Gestern haben wir unsere Freunde Brigitta Gwerder und André Keller in Swalmen besucht. Dort bestaunten wir bei einem Apéro das neue Kleid, eigentlich ein Deux-Pièce, der Linna. Unten hat sie einen neuen Anstrich erhalten, der neu auch das Schanzkleid1 in edlem Blau erstrahlen lässt. Oben hat sie eine grosszügige Bimini erhalten, was eher einem Wintergarten als einem Zelt auf der Heckterasse ähnelt. Es sieht sehr edel aus und ist handwerklich toll verarbeitet. Die Heckterasse kann so ganz anders genutzt werden und ist eine Augenweide für Eigner und Besucher.

Heute haben wir uns um 8:00 Uhr beim Tullemans in Maasbracht zum Bunkern verabredet. Für uns war das eine humane Startzeit, Brigitta und André mussten bereits um 06:30 Uhr starten. Wir konnten den Tank mit 279.88 Liter füllen und bezahlten den Liter mit € 2.2o. Das ist in Anbetracht der gegenwärtigen Verhältnisse ein guter Preis. Die Rechnung geht inkl. Zollgebühren an das Weisse Haus in Washington. Immer wenn ich an Trump seine Eskapaden denke, kommt mir der Song vom Gölä „I hätt no viu blöder ta“ in den Sinn. Denn heute vermute ich, dass dieser Song von Trump handelt.

André und ich erreichten die Bunkerstation beinahe gleichzeitig. Als wir getankt hatten, fuhr ein Container-Frachter gemächlich auf die Schleuse Maasbracht zu. So fragte ich an, ob wir nach dem Frachter auch einfahren dürfen. Das ging und so konnten wir unsere Reise ohne Zeitverlust in Angriff nehmen.

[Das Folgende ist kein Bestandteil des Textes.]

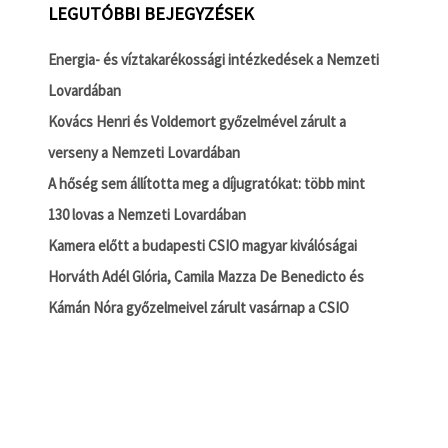
LEGUTÓBBI BEJEGYZÉSEK
Energia- és víztakarékossági intézkedések a Nemzeti
Lovardában
Kovács Henri és Voldemort győzelmével zárult a
verseny a Nemzeti Lovardában
A hőség sem állította meg a díjugratókat: több mint
130 lovas a Nemzeti Lovardában
Kamera előtt a budapesti CSIO magyar kiválóságai
Horváth Adél Glória, Camila Mazza De Benedicto és
Kámán Nóra győzelmeivel zárult vasárnap a CSIO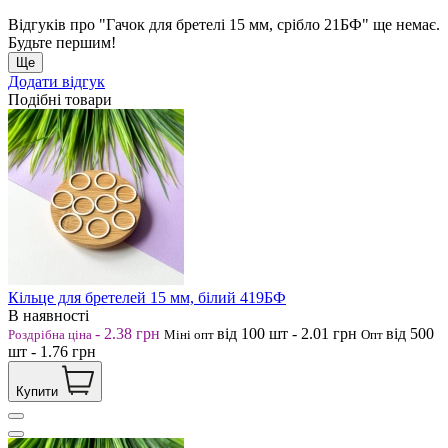
Відгуків про "Гачок для бретелі 15 мм, срібло 21БФ" ще немає.
Будьте першим!
Ще
Додати відгук
Подібні товари
Кільце для бретелей 15 мм, білий 419БФ
В наявності
-
2.38
грн
від 100
шт
-
2.01
грн
від 500
Роздрібна ціна
Міні опт
Опт
шт
-
1.76
грн
Купити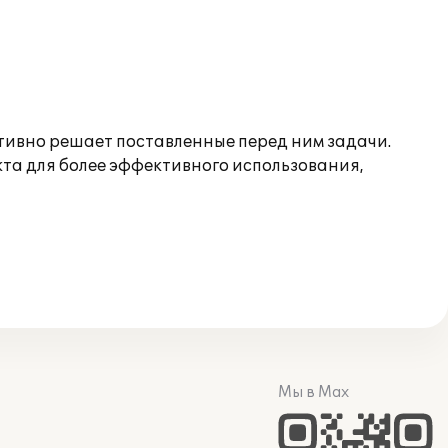
ивно решает поставленные перед ним задачи.
кта для более эффективного использования,
Мы в Max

Im Vorfeld hatten wir auf Waterkaarten gesehen, dass auf der Strecke diverse Baggerarbeiten im Gang seien und für die Passagen diverse halbstündige Zeitfenster vorgesehen seien. Deshalb hatten wir den Reisestart für unsere Verhältnisse früh angesetzt.

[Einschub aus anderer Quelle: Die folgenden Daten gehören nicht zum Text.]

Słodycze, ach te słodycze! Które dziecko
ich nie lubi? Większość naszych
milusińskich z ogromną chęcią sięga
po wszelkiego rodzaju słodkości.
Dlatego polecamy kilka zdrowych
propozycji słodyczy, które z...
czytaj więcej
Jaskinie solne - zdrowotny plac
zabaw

Unterwegs trafen wir die Passion von Siegfried und Helene Sommerhalder. Über Funk erkundigten wir uns über die Reiseziele. Zudem nahmen wir die Gelegenheit wahr, uns über die Verkehrssituation auf dem Julianakanaal zu informieren. Siegfried meinte, es gebe Baggerarbeiten unterwegs, die zu passieren aber problemlos möglich seien.

Nach einer gemütlichen Fahrt erreichten wir schliesslich den Jachthaven Treech’42, den wir bereits mehrmals angefahren sind.

Nach einem Ankertrunk auf der Linna machten wir in Maastricht einige Besorgungen. Schliesslich trafen wir uns in einem Strassencafé und kosteten Wein, nicht aber ohne etwas Kleines zu essen. Einzig Brigitte fand auf der Karte keine leckeren kleinen Bissen. Der Crémant und der Wein entsprachen dann eher ihrem Gusto.

Wieder auf dem Schiff brieten wir eine Rösti und Brigitta veredelte diese mit einem Potpurri an Würsten, Pilzen und gedünsteten Gemüsen. André verwöhnte uns mit einem schönen Rioja. Zurück auf der Taranaki fanden wir noch einen Absacker, der unsere Erzählungen würdig umrahmte. Und wir trainierten unsere Lachmuskeln!

1 Schanzkleid = Das Schanzkleid, auch Schanzkleidung oder Verschanzung, ist eine vollständige oder in Teilen verbaute Fortsetzung der Bordwand oberhalb des Oberdecks eines Schiffes. Es bietet eine Schutzfunktion vor Wellengang und Wind.